Yes, unlike the vast majority of smartphones, you must manually input search providers. And when we say manually, we mean it – you literally have to type in the exact URL that will perform the search. While this is finicky, it does mean you can easily add all sorts of different search engines, like our own (just add http://www.trustedreviews.com/search/reviews?q=%s as a search engine). Sadly, while you can choose which search engine to use on a search by search basis in the web browser, if you use the desktop search tool, it only uses the one you last used in the browser.
As for the notifications area, this will show that you have new messages from email, text, Facebook and Twitter as well as notify you of apps for which an update is available. Tap this section and all your notifications are shown in list form along with the date they arrived and the subject. It’s a good system for keeping up to date with all your goings on, especially as the signature BlackBerry notification LED will flash whenever a new notification arrives. However, the fact that you have to close an app and return to the homescreen to check your notifications means it’s a little more cumbersome than the drop-down notifications sported by Android and now iPhone.
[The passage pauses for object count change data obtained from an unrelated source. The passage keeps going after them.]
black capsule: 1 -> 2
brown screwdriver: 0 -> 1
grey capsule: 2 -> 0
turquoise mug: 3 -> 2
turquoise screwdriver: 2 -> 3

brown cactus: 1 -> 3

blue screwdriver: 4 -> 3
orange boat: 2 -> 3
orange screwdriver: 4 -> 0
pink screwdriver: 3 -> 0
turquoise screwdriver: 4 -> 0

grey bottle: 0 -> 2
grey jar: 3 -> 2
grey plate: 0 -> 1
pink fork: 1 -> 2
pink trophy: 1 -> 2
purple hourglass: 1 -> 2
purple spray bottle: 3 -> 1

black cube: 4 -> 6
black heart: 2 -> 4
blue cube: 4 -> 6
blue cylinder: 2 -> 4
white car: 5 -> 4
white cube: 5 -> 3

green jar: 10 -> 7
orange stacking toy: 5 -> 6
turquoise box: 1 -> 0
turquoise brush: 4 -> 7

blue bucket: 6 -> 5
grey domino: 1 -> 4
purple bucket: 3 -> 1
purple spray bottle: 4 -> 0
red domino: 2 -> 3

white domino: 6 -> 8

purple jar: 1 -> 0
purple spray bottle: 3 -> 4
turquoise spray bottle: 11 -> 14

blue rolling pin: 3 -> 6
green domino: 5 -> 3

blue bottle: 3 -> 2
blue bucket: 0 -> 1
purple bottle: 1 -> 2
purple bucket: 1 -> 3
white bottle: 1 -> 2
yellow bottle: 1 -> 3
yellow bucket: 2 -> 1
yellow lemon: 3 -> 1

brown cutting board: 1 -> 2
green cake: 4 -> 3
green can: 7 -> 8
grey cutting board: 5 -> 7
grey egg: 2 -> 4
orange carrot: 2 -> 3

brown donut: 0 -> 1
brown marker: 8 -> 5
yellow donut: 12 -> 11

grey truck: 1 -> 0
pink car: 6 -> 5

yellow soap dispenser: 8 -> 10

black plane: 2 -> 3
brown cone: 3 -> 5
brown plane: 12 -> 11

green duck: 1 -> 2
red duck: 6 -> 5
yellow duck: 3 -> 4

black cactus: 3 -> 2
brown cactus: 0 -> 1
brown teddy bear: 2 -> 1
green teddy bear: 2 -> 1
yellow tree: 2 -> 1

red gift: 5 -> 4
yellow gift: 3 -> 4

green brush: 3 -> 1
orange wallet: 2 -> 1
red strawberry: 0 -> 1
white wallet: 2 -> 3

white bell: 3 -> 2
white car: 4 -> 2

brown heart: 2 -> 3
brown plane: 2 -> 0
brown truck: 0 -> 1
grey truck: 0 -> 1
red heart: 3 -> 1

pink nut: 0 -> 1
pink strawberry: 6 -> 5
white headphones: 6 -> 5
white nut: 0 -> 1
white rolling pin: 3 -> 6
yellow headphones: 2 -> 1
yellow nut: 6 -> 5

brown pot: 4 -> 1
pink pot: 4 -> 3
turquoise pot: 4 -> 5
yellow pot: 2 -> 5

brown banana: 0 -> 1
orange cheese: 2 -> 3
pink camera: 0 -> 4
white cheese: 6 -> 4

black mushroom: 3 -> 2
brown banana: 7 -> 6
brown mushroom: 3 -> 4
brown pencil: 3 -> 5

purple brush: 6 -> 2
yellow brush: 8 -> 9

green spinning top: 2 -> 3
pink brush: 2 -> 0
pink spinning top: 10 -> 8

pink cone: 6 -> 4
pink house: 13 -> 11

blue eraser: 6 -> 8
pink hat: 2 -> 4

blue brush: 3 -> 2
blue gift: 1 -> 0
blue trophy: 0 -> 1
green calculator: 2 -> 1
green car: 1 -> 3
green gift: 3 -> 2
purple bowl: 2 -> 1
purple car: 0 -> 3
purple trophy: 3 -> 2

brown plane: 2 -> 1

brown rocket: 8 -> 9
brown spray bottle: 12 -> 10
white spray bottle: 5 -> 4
The final two sections are the blank middle part – all the better for showing your choice of wallpaper – and the apps launcher. The latter of which can either be zero, one, two or three lines tall by default then expanded to fill the screen by tapping its top edge or swiping upwards. Within the app launcher you can arrange apps as you please, including putting them into folders, though you can't just drag one app on top of another to create a new folder – one iPhone feature we really like. As well as showing 'All Apps', there are also five other columns (Favourites, Media, Downloads, Frequent) that you can place apps into for keeping things organised. You can't, however, create your own columns.
Fans of widgets will be disappointed that the 9860 doesn't support these mini apps, so you can't fill your homescreens with them. With the ability to hide the app launcher, it's a shame to have no way to fill the otherwise empty space left behind with useful or distracting tools.
Menus can be quite stark and complicated.
Step into various apps and start setting the phone up and for the most part things are easy to work out and use. However, there is a slightly stark style to many apps and menus, and particularly the Settings and Setup menus can leave you scratching your head. Once you've spent some time with the handset you realise there's a lot of method to the madness and it's actually a quite powerful and easy to use system – you've just got to learn its quirks.
That said, it's still not as slick as it should be and it does trail Android, iOS and Windows Phone. Hopefully subsequent updates will tidy these issues up.